Speaking of how Jewish shows handle religious and cultural sensitivities, Silber argues that it’s all about how it’s done, and who it comes from. For example, one of the world’s greatest Jewish comedians, Sacha Baron Cohen, deliberately crosses the line playing fictional satirical characters. More recently he’s turned his hand to dramatic acting in another Jewish/Israeli series, The Spy, about top Mossad spy Eli Cohen. Yet he’s on form comedically in his 2018 show Who is America? “Here, he plays on stereotypes and people’s perceptions of Israelis, pretending to be a hardcore Israeli operative. He pushes things too far, almost challenging his victims to say, ‘You can’t be real!’” Silber says.

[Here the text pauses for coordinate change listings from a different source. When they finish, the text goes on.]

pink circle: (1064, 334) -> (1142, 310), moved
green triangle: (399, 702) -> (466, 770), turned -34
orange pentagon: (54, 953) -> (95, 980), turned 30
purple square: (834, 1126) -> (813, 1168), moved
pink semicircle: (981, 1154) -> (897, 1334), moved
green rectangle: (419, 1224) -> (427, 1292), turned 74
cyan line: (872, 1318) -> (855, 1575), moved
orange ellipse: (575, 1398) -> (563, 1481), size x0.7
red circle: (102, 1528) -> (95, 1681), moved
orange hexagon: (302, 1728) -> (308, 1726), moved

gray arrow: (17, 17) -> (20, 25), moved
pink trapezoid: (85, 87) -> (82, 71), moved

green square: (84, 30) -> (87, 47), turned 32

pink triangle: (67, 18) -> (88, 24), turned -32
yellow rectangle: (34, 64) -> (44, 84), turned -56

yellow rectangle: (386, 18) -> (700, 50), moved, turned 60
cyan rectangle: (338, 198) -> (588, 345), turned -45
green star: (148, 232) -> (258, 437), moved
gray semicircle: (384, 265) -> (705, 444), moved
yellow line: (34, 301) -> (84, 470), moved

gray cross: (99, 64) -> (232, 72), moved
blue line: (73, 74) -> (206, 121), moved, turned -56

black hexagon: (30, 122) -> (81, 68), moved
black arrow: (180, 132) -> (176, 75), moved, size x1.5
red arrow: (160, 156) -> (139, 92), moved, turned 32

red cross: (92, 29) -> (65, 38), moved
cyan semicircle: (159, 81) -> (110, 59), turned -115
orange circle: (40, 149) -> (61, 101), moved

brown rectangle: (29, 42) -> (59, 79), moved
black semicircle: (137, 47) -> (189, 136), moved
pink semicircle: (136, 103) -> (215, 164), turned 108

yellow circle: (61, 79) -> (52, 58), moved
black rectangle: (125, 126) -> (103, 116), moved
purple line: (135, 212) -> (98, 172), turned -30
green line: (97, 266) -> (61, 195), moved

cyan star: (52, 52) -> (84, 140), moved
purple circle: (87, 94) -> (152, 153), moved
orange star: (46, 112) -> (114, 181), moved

“The basis of Jewish humour is self-deprecation. It comes from a long tradition,” he says. “It says that no matter how hard you try, you won’t be as deprecating about me as I am about myself. If somebody else does that about your culture, it can be seen as offensive, but when it’s done internally, usually that’s not the case. Ultimately, what characterises these shows and what makes them worth watching is their warmth – that’s what draws you in.”